- _DATA RECORDS_
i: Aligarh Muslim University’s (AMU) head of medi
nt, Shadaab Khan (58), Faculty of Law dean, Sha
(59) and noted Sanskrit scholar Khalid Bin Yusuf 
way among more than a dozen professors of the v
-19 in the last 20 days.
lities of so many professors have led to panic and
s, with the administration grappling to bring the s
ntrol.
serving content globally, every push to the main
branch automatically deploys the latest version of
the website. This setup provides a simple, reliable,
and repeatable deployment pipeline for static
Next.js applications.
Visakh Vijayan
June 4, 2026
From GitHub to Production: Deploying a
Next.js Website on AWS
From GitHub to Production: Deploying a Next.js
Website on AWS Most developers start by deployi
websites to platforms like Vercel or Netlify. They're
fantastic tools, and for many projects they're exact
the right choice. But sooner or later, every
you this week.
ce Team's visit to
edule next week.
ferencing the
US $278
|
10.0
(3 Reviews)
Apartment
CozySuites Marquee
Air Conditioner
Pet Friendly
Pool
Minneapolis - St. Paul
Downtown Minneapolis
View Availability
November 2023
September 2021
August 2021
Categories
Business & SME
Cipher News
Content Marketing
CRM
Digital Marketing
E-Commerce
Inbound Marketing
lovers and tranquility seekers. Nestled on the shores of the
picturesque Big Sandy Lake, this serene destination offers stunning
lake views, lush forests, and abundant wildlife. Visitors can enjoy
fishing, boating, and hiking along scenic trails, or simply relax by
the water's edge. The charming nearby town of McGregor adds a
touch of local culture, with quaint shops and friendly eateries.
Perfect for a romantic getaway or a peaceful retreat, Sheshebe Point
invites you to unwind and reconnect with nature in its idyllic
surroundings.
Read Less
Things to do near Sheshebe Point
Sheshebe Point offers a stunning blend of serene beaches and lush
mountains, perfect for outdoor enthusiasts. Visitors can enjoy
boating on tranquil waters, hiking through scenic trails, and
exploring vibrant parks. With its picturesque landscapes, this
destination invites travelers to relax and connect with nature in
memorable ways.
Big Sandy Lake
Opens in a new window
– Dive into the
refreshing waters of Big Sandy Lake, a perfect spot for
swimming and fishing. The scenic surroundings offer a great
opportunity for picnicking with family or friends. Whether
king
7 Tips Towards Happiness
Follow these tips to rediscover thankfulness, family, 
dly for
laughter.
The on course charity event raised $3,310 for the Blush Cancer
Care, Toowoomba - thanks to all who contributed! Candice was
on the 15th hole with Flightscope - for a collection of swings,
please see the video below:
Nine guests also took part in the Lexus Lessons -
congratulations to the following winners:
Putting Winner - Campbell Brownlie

...

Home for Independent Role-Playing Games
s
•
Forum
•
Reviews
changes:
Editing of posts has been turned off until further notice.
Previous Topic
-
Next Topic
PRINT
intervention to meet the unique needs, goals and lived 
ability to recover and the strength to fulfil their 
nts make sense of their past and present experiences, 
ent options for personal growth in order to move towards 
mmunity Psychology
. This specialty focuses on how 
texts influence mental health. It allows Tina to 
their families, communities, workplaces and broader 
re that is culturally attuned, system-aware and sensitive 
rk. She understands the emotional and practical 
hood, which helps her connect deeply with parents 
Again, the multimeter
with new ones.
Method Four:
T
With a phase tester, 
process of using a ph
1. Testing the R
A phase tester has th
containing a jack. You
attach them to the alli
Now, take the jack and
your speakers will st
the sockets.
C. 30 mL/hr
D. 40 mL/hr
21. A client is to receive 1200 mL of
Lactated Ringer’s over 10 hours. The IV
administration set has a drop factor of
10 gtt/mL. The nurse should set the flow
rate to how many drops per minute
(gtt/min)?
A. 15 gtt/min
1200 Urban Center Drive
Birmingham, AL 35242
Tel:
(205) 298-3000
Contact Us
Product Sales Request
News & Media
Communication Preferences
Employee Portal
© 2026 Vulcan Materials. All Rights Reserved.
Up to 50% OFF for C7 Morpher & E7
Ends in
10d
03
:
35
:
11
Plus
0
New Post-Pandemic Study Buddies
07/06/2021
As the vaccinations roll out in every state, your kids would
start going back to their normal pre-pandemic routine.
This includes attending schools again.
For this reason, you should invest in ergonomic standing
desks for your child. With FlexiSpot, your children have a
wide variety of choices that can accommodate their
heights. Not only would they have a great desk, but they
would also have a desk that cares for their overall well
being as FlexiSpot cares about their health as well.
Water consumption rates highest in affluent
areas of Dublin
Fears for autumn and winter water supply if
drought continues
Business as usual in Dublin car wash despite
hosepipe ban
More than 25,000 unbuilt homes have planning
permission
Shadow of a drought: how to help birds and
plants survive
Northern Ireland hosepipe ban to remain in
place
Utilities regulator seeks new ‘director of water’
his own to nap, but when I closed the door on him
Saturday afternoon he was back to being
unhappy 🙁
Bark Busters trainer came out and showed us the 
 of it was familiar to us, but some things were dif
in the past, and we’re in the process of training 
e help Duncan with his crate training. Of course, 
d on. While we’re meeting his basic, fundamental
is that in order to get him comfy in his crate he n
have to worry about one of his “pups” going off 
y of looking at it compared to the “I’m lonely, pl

- _EXERCISE REQUIREMENTS_
Arrange the lines of the first block of entries as a numbered list, from the line with "i: Aligarh Muslim" up to and including the line with "August 2021", leaving out any blank lines.

- _EXERCISE SOLUTION_
1. i: Aligarh Muslim University’s (AMU) head of medi
2. nt, Shadaab Khan (58), Faculty of Law dean, Sha
3. (59) and noted Sanskrit scholar Khalid Bin Yusuf 
4. way among more than a dozen professors of the v
5. -19 in the last 20 days.
6. lities of so many professors have led to panic and
7. s, with the administration grappling to bring the s
8. ntrol.
9. serving content globally, every push to the main
10. branch automatically deploys the latest version of
11. the website. This setup provides a simple, reliable,
12. and repeatable deployment pipeline for static
13. Next.js applications.
14. Visakh Vijayan
15. June 4, 2026
16. From GitHub to Production: Deploying a
17. Next.js Website on AWS
18. From GitHub to Production: Deploying a Next.js
19. Website on AWS Most developers start by deployi
20. websites to platforms like Vercel or Netlify. They're
21. fantastic tools, and for many projects they're exact
22. the right choice. But sooner or later, every
23. you this week.
24. ce Team's visit to
25. edule next week.
26. ferencing the
27. US $278
28. |
29. 10.0
30. (3 Reviews)
31. Apartment
32. CozySuites Marquee
33. Air Conditioner
34. Pet Friendly
35. Pool
36. Minneapolis - St. Paul
37. Downtown Minneapolis
38. View Availability
39. November 2023
40. September 2021
41. August 2021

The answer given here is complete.